(Assignment): Wherever a line below holds the word "found", copy that line.

(Material supplied):
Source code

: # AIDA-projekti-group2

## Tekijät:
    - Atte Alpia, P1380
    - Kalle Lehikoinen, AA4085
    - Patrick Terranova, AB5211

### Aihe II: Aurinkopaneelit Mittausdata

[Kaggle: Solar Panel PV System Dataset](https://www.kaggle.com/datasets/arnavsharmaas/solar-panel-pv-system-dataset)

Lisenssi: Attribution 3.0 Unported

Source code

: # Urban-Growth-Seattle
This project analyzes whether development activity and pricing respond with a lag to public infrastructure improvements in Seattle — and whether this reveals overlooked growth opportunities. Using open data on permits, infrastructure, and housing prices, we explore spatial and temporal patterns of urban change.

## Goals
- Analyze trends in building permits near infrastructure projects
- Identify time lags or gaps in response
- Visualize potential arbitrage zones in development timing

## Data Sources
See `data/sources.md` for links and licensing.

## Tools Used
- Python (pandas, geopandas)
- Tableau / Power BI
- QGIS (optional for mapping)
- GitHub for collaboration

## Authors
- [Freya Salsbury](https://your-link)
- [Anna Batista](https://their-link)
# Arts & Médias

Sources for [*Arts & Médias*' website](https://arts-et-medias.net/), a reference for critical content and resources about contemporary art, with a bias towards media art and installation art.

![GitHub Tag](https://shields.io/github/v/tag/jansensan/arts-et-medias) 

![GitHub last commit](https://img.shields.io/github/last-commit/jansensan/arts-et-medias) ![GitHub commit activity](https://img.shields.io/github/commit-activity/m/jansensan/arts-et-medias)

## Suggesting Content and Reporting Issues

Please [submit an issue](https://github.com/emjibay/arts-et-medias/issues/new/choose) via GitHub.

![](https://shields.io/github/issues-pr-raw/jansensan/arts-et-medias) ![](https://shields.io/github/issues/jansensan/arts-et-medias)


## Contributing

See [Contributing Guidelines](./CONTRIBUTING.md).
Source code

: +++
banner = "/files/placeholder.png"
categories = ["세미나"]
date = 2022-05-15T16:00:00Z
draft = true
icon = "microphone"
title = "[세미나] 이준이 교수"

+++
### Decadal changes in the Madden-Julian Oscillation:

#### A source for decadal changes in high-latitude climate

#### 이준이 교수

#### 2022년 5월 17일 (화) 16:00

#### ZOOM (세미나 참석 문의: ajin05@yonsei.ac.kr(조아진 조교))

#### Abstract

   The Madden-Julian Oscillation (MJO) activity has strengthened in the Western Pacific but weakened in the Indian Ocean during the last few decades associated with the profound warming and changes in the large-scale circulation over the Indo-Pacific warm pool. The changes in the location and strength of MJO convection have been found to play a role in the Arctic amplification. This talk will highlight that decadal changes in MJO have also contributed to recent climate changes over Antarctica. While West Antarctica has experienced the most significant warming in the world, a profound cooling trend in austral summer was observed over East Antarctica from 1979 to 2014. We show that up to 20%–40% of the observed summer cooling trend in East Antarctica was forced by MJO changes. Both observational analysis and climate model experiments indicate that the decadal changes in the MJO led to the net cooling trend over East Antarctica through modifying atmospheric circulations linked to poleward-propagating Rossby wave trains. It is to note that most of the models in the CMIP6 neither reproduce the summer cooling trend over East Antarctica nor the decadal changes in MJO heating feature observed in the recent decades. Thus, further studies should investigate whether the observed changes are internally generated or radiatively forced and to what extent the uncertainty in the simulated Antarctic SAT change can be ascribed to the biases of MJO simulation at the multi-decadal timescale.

* * *

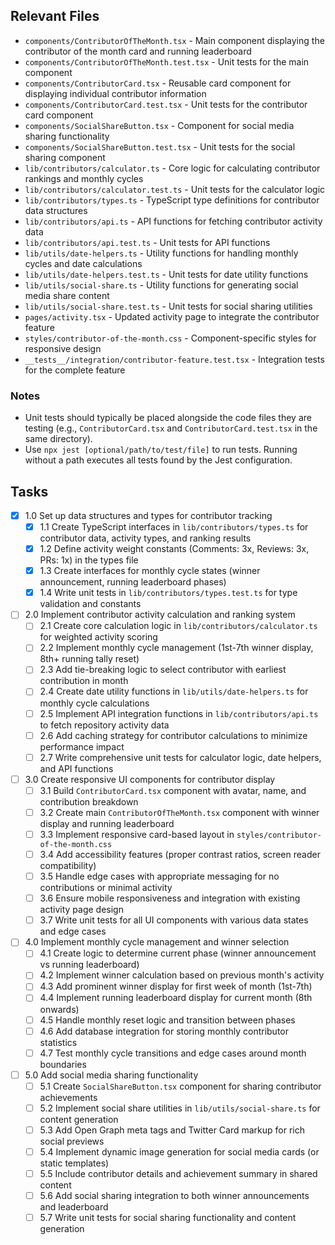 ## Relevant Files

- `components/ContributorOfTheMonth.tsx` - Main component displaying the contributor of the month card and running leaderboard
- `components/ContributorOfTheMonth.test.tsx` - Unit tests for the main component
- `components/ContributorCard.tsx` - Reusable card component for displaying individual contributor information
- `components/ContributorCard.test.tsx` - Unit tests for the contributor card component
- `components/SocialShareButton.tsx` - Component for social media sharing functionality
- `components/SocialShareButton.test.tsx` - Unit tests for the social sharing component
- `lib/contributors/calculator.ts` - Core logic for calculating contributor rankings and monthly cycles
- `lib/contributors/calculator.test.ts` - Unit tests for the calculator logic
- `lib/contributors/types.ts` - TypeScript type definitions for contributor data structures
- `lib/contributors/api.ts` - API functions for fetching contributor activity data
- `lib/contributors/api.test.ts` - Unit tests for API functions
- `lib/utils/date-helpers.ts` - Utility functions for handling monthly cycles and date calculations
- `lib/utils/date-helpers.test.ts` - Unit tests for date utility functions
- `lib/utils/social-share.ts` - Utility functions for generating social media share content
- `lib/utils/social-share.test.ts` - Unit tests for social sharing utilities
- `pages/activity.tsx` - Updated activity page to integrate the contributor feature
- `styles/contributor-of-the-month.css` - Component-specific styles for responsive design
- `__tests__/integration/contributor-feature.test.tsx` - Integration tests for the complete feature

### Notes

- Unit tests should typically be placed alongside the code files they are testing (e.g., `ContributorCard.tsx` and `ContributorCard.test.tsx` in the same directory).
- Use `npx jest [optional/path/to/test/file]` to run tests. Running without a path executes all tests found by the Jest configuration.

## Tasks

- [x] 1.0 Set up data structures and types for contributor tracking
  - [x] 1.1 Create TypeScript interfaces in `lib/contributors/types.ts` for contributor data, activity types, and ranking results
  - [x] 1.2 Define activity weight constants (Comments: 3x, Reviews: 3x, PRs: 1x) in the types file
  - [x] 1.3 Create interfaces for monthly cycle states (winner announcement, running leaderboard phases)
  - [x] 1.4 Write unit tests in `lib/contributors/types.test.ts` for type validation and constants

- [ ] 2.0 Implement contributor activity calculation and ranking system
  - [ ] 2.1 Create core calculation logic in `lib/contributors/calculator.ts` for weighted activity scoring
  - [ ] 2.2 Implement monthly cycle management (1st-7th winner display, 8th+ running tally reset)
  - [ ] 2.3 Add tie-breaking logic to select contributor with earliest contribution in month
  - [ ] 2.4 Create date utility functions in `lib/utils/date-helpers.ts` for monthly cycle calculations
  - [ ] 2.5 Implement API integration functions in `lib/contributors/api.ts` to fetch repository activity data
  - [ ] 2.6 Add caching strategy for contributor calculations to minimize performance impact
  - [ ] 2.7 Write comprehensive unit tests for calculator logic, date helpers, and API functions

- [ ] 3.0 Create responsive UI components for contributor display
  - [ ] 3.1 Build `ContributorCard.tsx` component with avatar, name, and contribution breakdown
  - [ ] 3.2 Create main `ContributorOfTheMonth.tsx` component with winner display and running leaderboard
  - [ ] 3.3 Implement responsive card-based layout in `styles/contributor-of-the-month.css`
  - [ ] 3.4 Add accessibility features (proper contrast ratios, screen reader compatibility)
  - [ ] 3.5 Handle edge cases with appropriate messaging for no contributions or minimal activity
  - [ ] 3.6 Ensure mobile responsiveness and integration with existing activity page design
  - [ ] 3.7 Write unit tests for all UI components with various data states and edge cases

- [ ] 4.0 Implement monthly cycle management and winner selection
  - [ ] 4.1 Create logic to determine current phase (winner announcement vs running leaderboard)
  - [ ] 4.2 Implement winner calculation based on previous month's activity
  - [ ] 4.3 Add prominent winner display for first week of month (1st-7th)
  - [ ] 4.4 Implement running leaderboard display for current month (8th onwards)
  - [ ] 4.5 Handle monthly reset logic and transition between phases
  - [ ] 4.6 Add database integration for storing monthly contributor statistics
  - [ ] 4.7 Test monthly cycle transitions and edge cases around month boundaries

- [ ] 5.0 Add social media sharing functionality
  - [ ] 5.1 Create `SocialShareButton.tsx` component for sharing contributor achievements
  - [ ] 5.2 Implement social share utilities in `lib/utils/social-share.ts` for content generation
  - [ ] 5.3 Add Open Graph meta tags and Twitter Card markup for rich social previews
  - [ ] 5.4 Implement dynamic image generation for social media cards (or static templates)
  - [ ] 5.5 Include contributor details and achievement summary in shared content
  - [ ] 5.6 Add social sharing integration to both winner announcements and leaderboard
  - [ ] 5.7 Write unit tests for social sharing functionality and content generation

(The completed task):
   The Madden-Julian Oscillation (MJO) activity has strengthened in the Western Pacific but weakened in the Indian Ocean during the last few decades associated with the profound warming and changes in the large-scale circulation over the Indo-Pacific warm pool. The changes in the location and strength of MJO convection have been found to play a role in the Arctic amplification. This talk will highlight that decadal changes in MJO have also contributed to recent climate changes over Antarctica. While West Antarctica has experienced the most significant warming in the world, a profound cooling trend in austral summer was observed over East Antarctica from 1979 to 2014. We show that up to 20%–40% of the observed summer cooling trend in East Antarctica was forced by MJO changes. Both observational analysis and climate model experiments indicate that the decadal changes in the MJO led to the net cooling trend over East Antarctica through modifying atmospheric circulations linked to poleward-propagating Rossby wave trains. It is to note that most of the models in the CMIP6 neither reproduce the summer cooling trend over East Antarctica nor the decadal changes in MJO heating feature observed in the recent decades. Thus, further studies should investigate whether the observed changes are internally generated or radiatively forced and to what extent the uncertainty in the simulated Antarctic SAT change can be ascribed to the biases of MJO simulation at the multi-decadal timescale.
- Use `npx jest [optional/path/to/test/file]` to run tests. Running without a path executes all tests found by the Jest configuration.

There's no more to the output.